Но при этом никто из литераторов ущемлен в правах не был – отвергнутые «Морским сборником» статьи они могли свободно печатать «на стороне». Так, кстати, поступил и Писемский, опубликовавший своих «Татар», «Армян» и «Калмыков» в «Библиотеке для чтения».

Граф Д.А.Толстой снабдил Алексея Феофилактовича рекомендательными письмами к астраханским властям. Писатель получил 600 рублей за первые полгода командировки и подорожную, обеспечивавшую ему фельдъегерскую скорость передвижения. Он накупил массу теплых вещей, несессеров, разного рода походной амуниции и, набив пожитками три поместительных портсака, 9 января 1856 года отбыл из Петербурга в Москву в вагоне первого класса.

Несколько месяцев назад был сдан Севастополь, в Вене шли переговоры о мире, и все вокруг говорили об этом. Даже какой-нибудь незаметный купчик, в иное время озабоченный лишь своими «негоциями», и тот норовил принять участие в общих дебатах, вставить и свое мнение. И всю дальнейшую дорогу от Москвы до самой Астрахани Писемскому приходилось на все лады обсуждать ход несчастной войны – из уст любого исправника, станционного смотрителя, ямщика слышались одни и те же слова: «Севастополь, Карс, ополчение». Горько было сознавать, что война скорее всего проиграна, что Россия, униженная Европой, долго еще не сможет достойно говорить с враждебными соседями.

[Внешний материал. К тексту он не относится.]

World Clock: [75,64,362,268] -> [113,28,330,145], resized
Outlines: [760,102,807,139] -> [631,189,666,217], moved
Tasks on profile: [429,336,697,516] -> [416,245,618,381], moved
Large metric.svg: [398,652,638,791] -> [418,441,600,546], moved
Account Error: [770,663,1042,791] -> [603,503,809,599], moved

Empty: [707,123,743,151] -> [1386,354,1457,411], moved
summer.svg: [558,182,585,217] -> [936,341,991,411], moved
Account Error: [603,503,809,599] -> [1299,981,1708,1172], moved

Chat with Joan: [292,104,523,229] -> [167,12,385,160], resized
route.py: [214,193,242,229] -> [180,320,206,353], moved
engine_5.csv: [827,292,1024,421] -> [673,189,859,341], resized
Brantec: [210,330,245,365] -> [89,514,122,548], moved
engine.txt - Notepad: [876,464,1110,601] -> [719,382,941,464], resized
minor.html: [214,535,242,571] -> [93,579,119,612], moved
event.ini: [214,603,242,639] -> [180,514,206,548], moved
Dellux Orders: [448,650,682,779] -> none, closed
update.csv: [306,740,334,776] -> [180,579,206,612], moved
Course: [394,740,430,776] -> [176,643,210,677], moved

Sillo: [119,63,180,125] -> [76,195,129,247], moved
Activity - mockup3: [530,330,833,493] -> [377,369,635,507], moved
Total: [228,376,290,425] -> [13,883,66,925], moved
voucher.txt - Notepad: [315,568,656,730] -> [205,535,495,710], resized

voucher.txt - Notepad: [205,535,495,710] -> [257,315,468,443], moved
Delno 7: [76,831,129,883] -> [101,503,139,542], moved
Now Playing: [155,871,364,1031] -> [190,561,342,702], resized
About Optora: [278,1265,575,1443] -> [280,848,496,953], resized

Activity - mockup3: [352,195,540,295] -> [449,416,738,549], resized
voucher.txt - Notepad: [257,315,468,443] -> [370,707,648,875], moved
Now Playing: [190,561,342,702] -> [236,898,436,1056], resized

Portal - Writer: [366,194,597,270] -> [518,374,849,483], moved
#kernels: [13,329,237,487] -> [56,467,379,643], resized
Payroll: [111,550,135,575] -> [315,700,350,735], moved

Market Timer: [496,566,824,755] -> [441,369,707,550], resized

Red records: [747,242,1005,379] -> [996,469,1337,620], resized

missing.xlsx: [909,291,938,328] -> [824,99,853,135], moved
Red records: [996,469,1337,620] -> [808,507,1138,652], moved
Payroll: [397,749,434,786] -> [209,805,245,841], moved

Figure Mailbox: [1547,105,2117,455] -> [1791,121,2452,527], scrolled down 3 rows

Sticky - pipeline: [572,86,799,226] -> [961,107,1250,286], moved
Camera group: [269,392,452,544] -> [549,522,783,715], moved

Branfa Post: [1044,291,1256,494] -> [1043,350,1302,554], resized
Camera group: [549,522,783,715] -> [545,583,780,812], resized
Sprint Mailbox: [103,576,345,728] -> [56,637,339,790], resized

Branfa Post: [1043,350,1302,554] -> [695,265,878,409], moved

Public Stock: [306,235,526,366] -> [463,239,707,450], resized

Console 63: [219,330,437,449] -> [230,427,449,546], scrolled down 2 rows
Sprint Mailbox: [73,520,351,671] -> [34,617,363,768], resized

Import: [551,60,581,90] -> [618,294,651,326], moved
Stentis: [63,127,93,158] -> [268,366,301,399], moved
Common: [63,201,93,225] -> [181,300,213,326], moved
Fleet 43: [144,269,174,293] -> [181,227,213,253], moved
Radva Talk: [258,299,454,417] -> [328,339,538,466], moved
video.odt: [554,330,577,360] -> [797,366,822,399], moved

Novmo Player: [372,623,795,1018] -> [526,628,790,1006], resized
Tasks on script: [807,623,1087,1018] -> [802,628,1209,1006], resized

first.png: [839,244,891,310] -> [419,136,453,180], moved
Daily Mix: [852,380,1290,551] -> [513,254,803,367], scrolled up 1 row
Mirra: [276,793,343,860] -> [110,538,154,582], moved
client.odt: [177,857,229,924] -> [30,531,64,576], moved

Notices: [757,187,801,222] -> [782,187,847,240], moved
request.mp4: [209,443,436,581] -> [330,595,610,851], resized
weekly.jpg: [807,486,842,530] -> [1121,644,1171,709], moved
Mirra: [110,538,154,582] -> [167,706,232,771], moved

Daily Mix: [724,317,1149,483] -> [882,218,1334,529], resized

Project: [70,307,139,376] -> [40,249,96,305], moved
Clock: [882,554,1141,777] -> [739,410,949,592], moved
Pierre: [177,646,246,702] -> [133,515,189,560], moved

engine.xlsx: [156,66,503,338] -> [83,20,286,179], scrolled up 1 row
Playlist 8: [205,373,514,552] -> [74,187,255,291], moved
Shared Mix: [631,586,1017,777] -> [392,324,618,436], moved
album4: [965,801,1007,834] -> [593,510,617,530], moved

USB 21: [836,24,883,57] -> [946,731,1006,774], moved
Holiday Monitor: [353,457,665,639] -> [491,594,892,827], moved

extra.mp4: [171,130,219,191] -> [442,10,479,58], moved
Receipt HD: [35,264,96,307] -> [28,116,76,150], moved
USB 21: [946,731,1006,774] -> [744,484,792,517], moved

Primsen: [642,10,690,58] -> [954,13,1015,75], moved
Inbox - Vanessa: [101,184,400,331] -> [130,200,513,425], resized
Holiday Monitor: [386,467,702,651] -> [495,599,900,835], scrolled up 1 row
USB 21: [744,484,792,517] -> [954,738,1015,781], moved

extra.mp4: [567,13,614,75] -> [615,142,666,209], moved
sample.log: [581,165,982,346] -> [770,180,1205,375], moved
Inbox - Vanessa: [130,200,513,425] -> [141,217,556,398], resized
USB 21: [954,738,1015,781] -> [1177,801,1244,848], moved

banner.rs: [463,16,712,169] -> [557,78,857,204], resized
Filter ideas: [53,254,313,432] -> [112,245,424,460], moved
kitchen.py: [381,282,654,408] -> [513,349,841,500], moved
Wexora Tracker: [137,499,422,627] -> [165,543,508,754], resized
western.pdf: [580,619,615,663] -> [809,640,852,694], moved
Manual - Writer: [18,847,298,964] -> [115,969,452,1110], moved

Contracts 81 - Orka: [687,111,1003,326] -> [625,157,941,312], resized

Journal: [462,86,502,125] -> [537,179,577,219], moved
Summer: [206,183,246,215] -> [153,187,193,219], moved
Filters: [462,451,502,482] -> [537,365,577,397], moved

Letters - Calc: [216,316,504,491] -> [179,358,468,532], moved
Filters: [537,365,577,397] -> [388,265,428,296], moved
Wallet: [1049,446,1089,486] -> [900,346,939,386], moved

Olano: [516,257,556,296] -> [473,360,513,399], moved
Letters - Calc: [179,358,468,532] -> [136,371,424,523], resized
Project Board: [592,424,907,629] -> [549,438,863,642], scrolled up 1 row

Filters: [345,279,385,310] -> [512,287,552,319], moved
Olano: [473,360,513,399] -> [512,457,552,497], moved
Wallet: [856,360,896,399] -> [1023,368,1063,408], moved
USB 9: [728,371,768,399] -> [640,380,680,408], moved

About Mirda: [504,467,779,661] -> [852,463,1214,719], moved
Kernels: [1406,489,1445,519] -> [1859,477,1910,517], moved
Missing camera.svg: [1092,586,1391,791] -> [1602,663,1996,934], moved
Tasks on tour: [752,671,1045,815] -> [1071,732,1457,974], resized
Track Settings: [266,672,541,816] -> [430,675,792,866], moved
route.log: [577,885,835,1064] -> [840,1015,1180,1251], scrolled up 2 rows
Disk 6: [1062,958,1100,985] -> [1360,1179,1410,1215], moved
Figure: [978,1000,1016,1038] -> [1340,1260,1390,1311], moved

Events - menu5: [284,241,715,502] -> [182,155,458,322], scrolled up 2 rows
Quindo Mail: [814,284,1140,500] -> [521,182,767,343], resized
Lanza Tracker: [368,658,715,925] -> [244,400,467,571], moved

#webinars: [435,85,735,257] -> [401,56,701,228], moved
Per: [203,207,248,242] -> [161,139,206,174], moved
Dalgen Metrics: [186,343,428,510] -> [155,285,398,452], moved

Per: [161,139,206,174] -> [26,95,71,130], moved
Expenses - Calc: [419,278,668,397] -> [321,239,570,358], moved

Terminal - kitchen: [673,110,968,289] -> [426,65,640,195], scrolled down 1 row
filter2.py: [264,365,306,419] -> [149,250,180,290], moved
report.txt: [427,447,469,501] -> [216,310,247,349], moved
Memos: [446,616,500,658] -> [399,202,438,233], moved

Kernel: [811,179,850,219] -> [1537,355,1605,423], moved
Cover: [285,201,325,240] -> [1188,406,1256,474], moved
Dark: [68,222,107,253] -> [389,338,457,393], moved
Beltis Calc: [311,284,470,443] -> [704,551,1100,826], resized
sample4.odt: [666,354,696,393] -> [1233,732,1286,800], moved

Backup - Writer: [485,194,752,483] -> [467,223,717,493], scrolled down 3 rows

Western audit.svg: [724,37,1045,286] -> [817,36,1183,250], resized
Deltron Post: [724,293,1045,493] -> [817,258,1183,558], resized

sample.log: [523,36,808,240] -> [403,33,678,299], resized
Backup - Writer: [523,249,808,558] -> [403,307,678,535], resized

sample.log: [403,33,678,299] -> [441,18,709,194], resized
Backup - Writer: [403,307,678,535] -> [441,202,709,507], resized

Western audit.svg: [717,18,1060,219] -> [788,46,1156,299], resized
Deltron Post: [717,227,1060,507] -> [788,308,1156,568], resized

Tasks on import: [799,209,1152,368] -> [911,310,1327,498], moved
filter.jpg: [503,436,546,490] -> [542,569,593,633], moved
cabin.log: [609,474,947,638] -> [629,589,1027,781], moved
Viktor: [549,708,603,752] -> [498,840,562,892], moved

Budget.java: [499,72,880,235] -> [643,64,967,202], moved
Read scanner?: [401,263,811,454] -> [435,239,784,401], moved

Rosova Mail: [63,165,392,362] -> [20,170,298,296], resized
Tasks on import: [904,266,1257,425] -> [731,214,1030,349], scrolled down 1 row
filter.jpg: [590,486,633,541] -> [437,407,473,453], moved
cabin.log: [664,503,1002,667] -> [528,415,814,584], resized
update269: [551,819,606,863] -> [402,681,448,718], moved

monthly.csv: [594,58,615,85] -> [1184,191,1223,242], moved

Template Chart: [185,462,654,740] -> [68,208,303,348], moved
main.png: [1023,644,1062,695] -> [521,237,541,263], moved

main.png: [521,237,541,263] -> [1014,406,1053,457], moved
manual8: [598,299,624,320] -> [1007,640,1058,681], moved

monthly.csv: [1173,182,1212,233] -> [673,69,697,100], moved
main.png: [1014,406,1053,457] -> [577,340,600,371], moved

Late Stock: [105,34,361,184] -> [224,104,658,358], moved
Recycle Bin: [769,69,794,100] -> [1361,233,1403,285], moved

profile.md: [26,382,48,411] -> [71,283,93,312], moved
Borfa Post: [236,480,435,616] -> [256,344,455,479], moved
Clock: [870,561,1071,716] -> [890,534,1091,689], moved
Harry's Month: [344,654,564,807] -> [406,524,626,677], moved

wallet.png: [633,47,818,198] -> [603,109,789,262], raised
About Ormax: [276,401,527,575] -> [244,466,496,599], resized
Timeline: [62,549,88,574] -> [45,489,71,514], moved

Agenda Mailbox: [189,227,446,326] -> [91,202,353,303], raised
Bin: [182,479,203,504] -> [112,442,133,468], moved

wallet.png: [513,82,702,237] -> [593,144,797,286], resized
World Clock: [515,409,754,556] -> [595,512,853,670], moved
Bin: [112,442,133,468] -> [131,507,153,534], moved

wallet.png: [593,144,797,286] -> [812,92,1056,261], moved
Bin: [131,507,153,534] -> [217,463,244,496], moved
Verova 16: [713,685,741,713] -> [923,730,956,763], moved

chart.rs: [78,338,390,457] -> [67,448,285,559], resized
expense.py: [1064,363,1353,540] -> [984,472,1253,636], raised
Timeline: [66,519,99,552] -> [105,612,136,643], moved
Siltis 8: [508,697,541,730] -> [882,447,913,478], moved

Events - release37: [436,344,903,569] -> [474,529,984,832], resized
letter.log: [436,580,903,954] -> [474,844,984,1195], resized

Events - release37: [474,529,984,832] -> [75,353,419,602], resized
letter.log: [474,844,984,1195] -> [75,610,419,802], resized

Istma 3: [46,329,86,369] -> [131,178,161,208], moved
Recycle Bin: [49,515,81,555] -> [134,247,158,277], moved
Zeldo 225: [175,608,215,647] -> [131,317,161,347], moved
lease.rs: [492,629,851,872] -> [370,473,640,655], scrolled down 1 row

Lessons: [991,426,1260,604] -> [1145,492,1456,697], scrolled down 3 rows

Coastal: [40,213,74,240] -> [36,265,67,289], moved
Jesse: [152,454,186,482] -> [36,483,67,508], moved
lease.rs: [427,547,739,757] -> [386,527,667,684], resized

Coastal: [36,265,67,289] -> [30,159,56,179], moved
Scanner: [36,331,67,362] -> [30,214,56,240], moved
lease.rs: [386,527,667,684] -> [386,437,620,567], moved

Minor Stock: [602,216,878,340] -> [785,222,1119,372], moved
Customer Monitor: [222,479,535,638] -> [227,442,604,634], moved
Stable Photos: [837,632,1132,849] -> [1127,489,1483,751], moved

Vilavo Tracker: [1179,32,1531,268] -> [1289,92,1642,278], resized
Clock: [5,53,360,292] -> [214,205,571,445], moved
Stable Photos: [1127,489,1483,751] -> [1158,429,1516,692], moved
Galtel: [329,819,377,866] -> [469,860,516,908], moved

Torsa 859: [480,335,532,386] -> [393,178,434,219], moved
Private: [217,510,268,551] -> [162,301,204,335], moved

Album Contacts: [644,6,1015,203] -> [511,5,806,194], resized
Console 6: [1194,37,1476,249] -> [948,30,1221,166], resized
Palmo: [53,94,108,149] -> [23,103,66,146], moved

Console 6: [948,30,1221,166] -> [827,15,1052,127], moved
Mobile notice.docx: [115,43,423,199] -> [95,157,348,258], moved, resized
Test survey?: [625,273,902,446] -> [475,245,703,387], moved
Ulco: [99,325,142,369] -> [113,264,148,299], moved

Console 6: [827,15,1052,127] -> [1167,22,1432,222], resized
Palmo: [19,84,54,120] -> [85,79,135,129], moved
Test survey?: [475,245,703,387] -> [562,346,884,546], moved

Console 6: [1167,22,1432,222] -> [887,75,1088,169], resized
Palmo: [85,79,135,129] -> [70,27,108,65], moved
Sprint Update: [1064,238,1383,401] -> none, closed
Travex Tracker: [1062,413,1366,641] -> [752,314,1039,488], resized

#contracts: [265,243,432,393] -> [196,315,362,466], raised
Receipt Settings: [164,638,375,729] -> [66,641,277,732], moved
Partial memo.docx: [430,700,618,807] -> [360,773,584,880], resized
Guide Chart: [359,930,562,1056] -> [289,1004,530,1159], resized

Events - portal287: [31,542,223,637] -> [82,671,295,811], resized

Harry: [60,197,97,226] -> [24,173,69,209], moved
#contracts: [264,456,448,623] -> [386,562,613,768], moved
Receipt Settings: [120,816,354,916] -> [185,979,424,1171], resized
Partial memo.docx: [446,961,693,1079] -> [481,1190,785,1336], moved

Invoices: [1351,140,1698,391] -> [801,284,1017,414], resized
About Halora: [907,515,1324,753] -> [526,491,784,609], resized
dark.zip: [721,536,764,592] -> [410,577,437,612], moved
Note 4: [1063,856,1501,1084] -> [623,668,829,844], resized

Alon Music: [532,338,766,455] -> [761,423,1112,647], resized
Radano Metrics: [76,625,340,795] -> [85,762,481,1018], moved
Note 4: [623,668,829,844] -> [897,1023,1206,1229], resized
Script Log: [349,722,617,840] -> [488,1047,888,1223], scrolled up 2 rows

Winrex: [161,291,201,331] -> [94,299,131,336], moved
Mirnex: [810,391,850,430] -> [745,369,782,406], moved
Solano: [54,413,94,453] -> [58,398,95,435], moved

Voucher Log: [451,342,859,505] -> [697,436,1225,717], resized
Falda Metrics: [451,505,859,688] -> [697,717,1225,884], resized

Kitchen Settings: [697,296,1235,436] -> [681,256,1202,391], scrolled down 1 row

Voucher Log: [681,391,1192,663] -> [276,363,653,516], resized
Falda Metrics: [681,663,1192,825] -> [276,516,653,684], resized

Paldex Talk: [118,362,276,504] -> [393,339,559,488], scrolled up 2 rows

В Москве Писемский остановился всего на несколько дней. Повидавшись со старыми друзьями – Островским, Григорьевым, Эдельсоном, – он вскоре мчался хорошо накатанным шоссе в сторону Рязани. Пока ехали лесным краем, на душе у Алексея Феофилактовича был покой, радовали глаз знакомые с детства виды деревень, заваленных снегом, больших торговых сел с наезженными улицами, усеянными конским навозом. То и дело открывались взгляду каменные колокольни под зелеными и синими куполами, помещичьи усадьбы, полускрытые кронами парков. Но уже вскоре после того, как за Рязанью дорога повернула на юг, леса стали встречаться реже, укрытые снегом пашни распластались до самого окоема.

Пролетели Тамбов, Кирсанов, Сердобск. Деревни здесь встречались реже – беспорядочные кучки изб были видны издалека в белом просторе, нестерпимо искрящемся под январским солнцем. Здешние деревенские постройки, сбитые из глины, все, как одна, стояли под соломой. Из дерева были выстроены только церкви да иногда почтовые станции.

Когда с вершины очередного холма перед Писемским наконец открылся Саратов с его разноцветными куполами, с каменными домами и правильными улицами, Алексей Феофилактович умиротворенно вздохнул и перекрестился – здесь его, изнуренного многодневной тряской в возке и измученного клопами на постоялых дворах, ждала лучшая гостиница губернского города, порядочный стол и какое-никакое общество.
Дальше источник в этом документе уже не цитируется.